A new study found that dividing packaging into approximate serving sizes helped users to avoid accidentally getting too high
Horror stories abound with edibles, mainly because beginners often misunderstand the effects of THC. If you include yourself among this group, you’re not alone. According to a new University of Waterloo study, not many cannabis consumers understand what the THC numbers on edibles mean or how high it could get them.
Researchers determined that symbols indicating whether an edible was strong or mild better helped users understand the potency of a given marijuana product. Dividing packaging into approximate serving sizes also helped users avoid getting too high and instead ingesting the targeted amount. Surveying nearly 1,000 Canadians ages 16 to 30, the study reported that most consumers could not identify whether an edible had “high” or “low” levels of THC based on current labeling standards.
“We’ve known for many years that people struggle to understand the numbers on the back of food packages and cigarette packages,” said David Hammond, a co-author in the study. “Consumers seem to have equal or even more difficulty with THC numbers, which are used to indicate the potency of cannabis products.”
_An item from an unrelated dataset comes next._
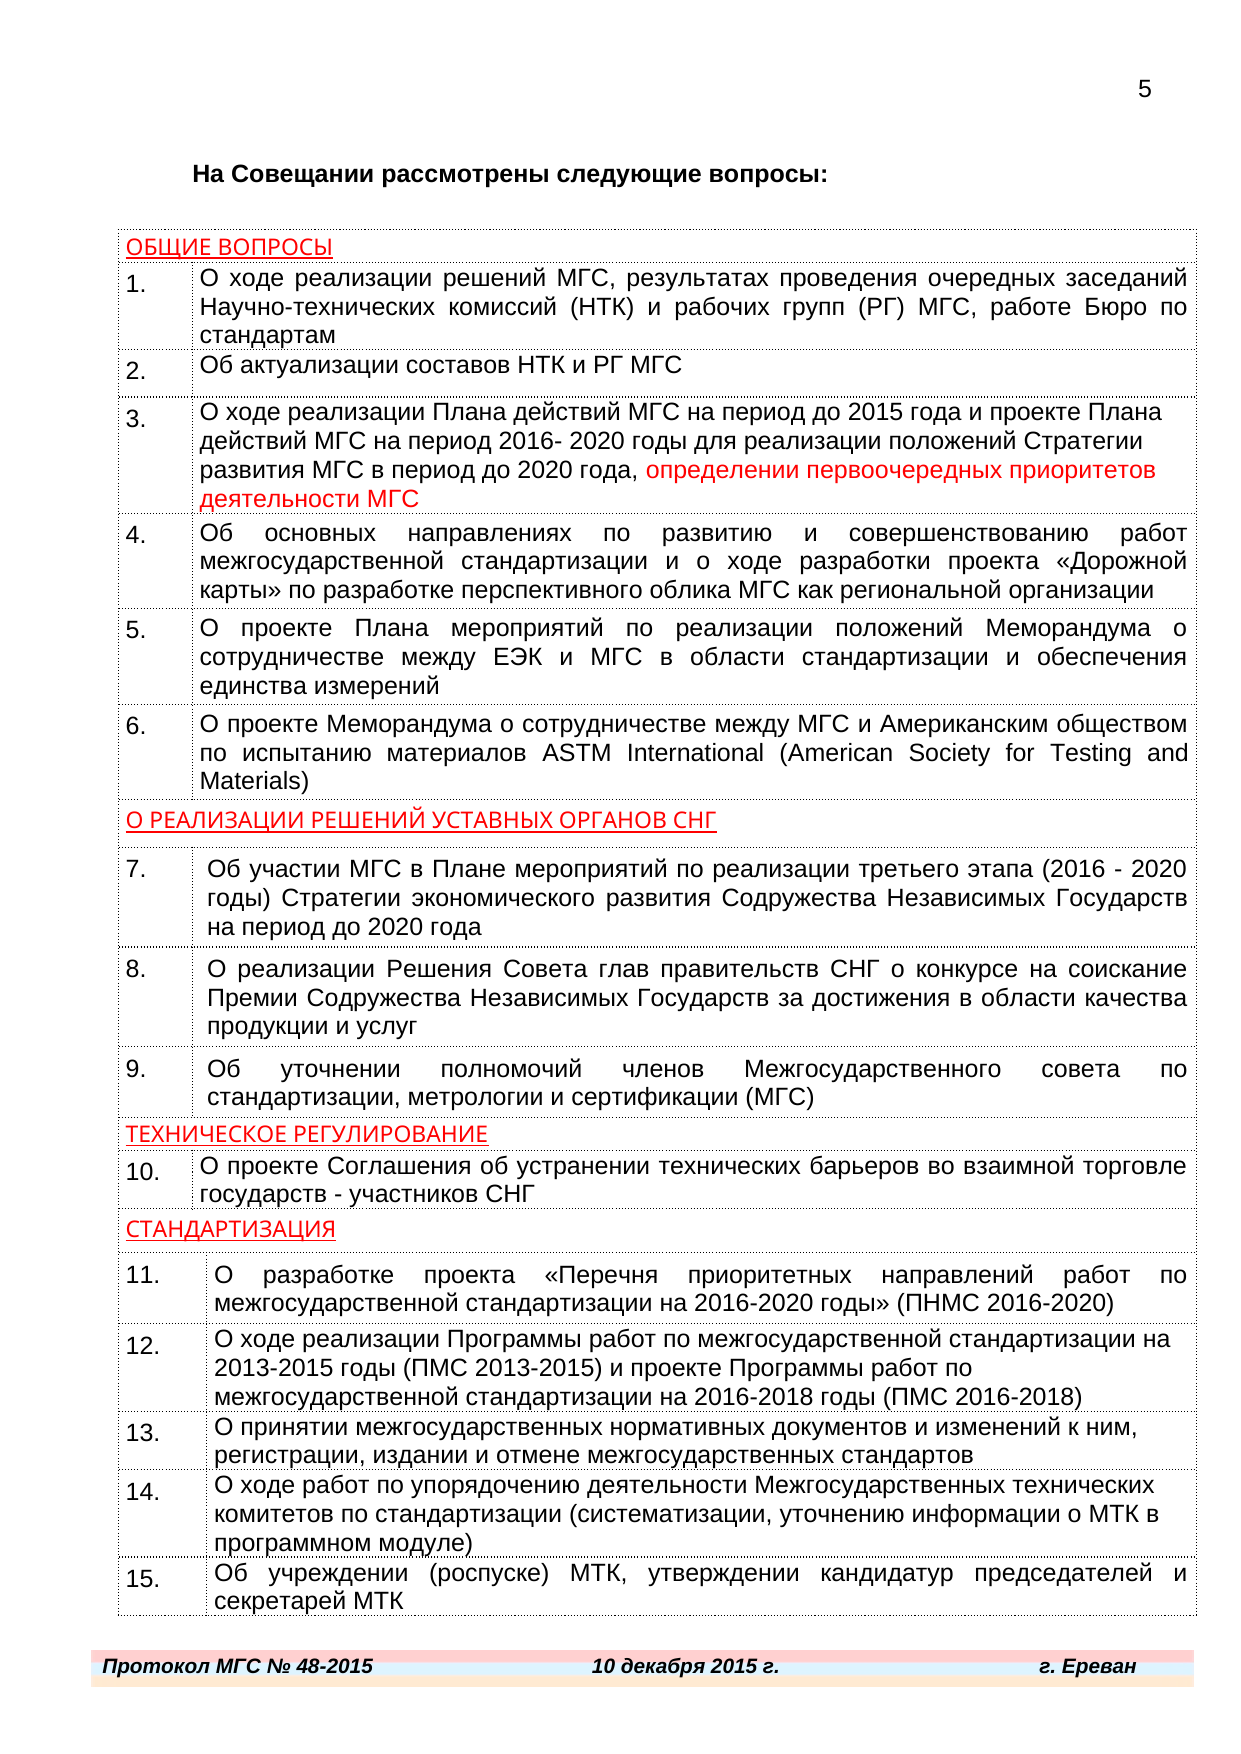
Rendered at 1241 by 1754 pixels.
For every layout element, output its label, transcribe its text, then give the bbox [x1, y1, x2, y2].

Scientists ran two different experiments to analyze consumer knowledge of cannabis edibles. In the first, participants were asked how many servings were in a given edible package. Participants were either given a package with no label, a label that expressed THC content in milligrams (mgs), or a label that stated how many “doses” of THC there were in each product. Among those given a label with THC content in mgs, which is the industry standard, only 13.4% of respondents could determine a recommended serving. In contrast, 54.1% of those who were given labels with the number of doses per package and 7.1% of those who were given no label answered correctly.
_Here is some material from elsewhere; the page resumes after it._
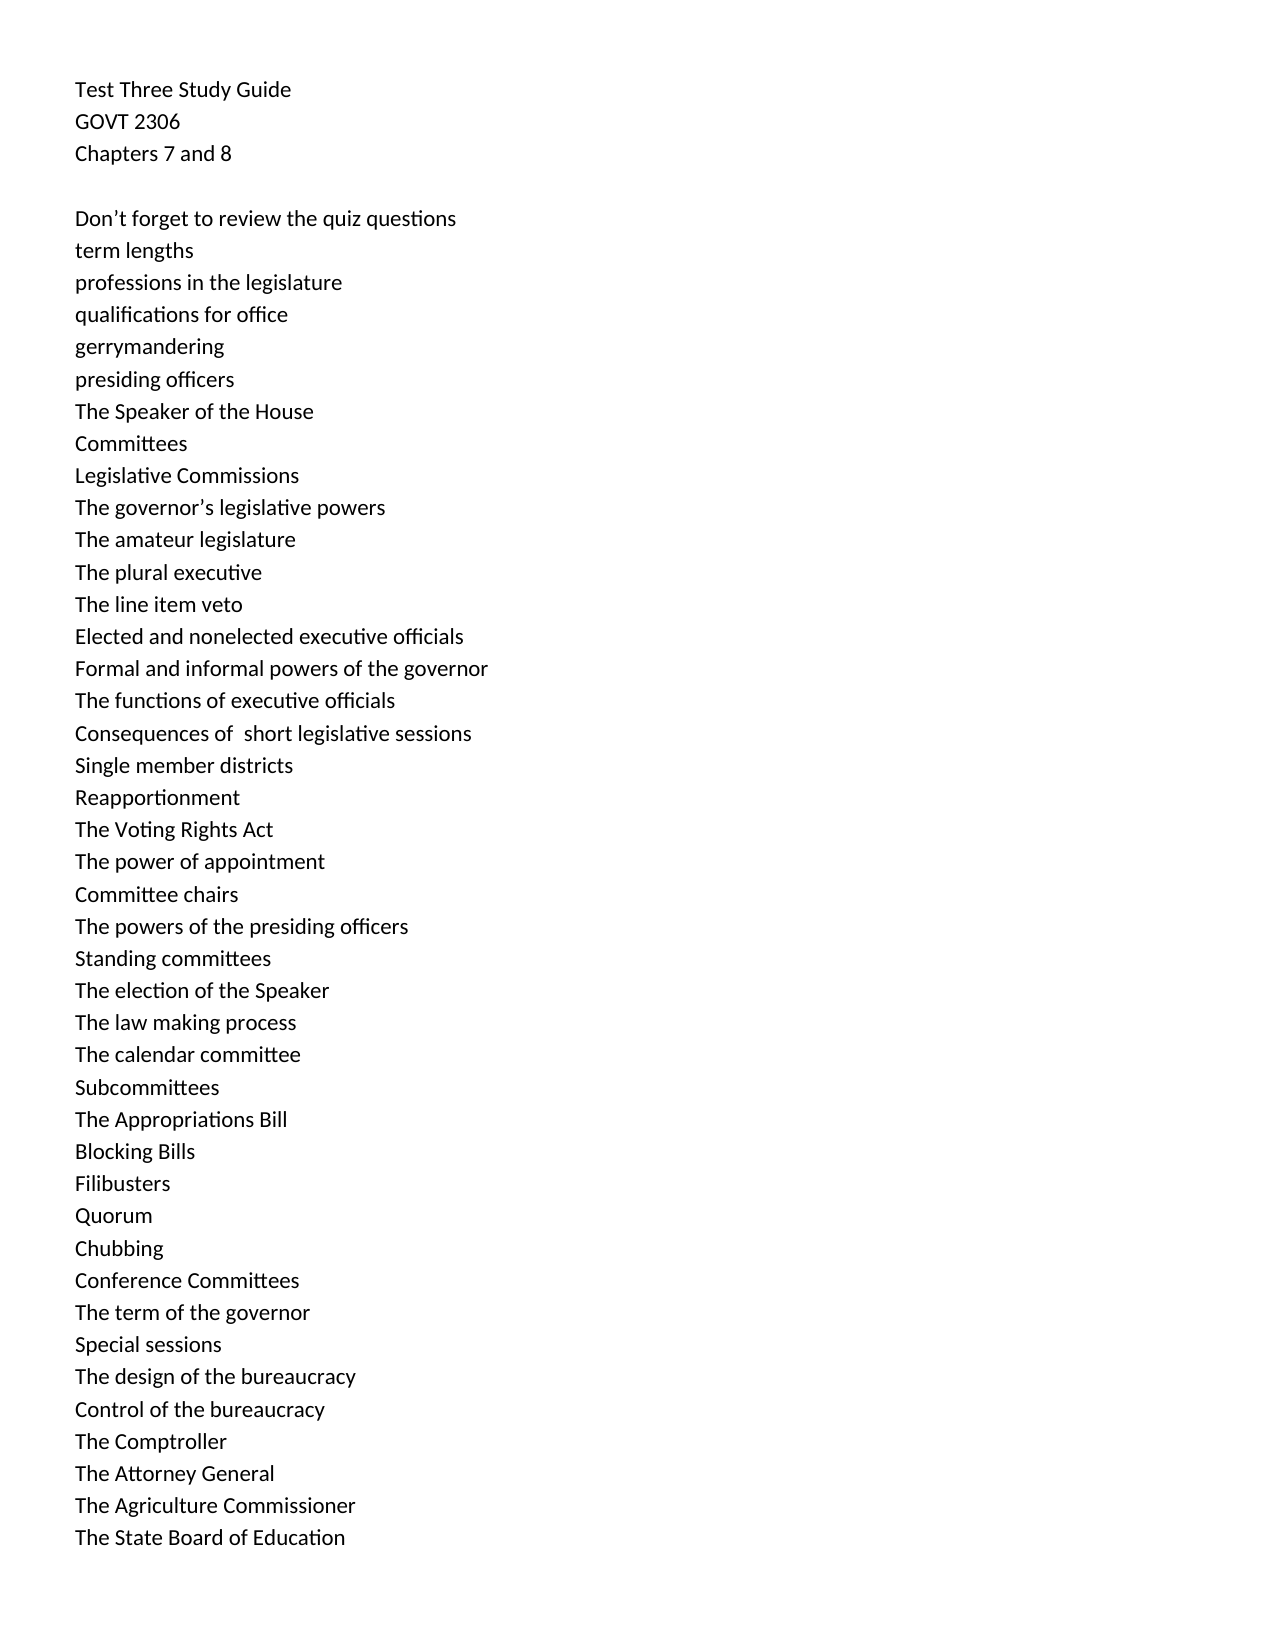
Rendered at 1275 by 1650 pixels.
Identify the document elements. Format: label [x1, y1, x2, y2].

text [75, 75, 1200, 1551]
Scientists used a “traffic light system” labeling cannabis edibles in the second experiment. A “green” sticker symbolized “low” THC potency while red meant “high.” Using this system, 85% of participants correctly chose whether an edible had high or low THC. When using standard numerical THC values, only 33% of respondents were right in assessing high or low THC levels.
“Effective THC labelling and packaging could help reduce to accidental over-consumption of cannabis edibles and adverse events, which have increased in jurisdictions that have legalized recreational cannabis,” Hammond said. “However, the findings suggest that consumers will need easier-to-understand THC information for other products, including oils, concentrates and dried flower.”